WORK TO BE COMPLETED>
In the post about router and power supply failures, which power supply brand is named as well known to be more likely to damage something else?

EXCERPTED TEXT>
____

May 19, 2012 at 11:58:26
It's NOT normal for the router to shut off and restart.

Has there been a power failure event since the last time your router and computer worked properly ? A power failure event can cause power spikes or power surges or both that can damage anything connected to the computer. If it was caused by a lightning strike, that can cause damage even when the computer and everything connected to the computer that connects to AC power directly or via a AC to DC adapter is plugged into something that protects against power spikes and surges.

A power failure event could account for both your router and power supply having been damaged.

Power supplies can develop failing electrolytic capacitors over time. In some cases, the failing capacitor will EXPLODE. El-cheapo power supplies are a lot more likely to have the problem.

If the noise you heard truly did come from the power supply, if you remove the power supply and remove it's cover, you'll probably find tiny pieces of a capacitor that has exploded and two wires sticking up from the board where the capacitor once was.

If you see that, or if you see that any capacitor shows signs that it is failing (see the last part of this post) your power supply has failed, or is in the process of failing.

Failing power supplies are common and can cause your symptoms.
Check your PS.
They often partially work, fans and hard drives may spin, leds may come on, yet you may get no video and the mboard will not boot all the way.
See response 4 in this:

"So, do you guys think that my video card or anything else may have been effected?"

Sometimes a failing power supply damages something else while failing, sometimes it doesn't. El-cheapo power supplies are more likely to damage something else. Probably most often just the mboard is damaged, but anything connected to the mboard can be damaged. Some PS brands such as BESTEC are well known to be a lot more likely to damage something else.

Before you buy a power supply.....
If you can borrow a power supply from another working computer, try connecting that.

____

[Saved entries]
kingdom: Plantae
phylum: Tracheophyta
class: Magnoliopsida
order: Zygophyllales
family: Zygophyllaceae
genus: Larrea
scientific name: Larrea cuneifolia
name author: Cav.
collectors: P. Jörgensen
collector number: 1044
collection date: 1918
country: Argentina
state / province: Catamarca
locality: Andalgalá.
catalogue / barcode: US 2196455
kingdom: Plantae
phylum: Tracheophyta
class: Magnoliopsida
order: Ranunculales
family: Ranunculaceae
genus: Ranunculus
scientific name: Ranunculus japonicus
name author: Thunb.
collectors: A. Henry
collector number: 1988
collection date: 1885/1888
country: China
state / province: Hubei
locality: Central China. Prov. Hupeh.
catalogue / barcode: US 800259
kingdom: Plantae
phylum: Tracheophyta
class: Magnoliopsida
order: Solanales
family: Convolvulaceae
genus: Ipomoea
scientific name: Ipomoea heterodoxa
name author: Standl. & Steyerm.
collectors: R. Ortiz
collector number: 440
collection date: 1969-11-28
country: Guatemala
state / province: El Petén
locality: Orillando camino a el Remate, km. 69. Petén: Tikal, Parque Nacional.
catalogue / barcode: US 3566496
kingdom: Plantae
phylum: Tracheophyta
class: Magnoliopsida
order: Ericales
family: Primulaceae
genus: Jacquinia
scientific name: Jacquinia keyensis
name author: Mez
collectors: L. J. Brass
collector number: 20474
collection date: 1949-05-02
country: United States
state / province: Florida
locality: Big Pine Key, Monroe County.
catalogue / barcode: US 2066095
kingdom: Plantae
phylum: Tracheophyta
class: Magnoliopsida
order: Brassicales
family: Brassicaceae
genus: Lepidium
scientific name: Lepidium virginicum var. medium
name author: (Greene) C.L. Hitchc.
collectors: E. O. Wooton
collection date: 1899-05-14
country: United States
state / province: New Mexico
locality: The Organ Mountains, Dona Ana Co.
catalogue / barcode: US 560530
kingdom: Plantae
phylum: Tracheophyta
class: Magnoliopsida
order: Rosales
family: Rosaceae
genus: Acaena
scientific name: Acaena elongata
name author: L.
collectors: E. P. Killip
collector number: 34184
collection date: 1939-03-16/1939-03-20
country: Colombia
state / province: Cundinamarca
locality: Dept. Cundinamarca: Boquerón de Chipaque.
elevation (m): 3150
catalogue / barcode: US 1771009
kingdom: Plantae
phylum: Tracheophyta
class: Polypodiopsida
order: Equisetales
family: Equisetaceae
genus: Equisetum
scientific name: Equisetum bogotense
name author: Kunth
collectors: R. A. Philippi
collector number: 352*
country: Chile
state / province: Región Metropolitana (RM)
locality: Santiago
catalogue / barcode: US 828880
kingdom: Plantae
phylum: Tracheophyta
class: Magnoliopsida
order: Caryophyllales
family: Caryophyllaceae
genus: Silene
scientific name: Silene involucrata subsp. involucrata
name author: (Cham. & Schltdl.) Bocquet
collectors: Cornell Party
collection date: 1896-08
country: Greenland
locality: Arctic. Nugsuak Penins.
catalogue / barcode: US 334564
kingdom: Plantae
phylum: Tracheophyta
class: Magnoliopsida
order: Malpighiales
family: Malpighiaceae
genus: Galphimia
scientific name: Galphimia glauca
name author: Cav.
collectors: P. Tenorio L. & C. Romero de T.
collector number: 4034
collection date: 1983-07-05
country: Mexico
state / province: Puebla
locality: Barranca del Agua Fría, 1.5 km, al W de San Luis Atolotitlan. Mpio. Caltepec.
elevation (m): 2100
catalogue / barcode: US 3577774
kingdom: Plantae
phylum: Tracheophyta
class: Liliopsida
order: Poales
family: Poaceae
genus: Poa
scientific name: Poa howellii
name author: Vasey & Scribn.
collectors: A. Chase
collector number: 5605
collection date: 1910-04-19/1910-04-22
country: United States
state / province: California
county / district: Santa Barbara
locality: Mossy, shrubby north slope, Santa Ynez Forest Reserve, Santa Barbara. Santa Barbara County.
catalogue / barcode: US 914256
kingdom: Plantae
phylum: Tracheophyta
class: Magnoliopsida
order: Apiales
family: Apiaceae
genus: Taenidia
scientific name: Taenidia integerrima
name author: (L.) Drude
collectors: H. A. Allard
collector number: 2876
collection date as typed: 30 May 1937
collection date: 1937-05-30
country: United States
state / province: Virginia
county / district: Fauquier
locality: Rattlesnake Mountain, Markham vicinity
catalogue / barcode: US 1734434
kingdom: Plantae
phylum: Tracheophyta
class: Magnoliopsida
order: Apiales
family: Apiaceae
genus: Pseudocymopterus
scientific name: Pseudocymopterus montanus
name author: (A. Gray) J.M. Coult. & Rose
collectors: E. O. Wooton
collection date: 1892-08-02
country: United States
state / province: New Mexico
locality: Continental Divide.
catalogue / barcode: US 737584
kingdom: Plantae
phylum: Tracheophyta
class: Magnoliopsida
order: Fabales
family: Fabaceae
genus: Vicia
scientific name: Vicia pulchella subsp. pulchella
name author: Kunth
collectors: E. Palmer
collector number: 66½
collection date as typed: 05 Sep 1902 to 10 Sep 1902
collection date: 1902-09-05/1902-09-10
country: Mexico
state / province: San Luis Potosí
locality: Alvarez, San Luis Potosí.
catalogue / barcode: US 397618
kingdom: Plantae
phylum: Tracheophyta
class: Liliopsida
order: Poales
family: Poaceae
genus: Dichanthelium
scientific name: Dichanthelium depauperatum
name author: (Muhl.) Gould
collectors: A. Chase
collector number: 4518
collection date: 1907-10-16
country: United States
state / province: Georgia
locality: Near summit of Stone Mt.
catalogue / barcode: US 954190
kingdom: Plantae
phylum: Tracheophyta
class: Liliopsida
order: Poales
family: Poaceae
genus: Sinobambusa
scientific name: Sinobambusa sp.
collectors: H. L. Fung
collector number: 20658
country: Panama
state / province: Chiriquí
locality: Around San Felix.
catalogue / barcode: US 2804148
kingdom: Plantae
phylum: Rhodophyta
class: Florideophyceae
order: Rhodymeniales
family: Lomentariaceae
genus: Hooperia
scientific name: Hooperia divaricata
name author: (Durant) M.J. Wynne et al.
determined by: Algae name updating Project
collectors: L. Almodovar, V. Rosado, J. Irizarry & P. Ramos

____

SOLUTION FOR THIS EXERCISE>
BESTEC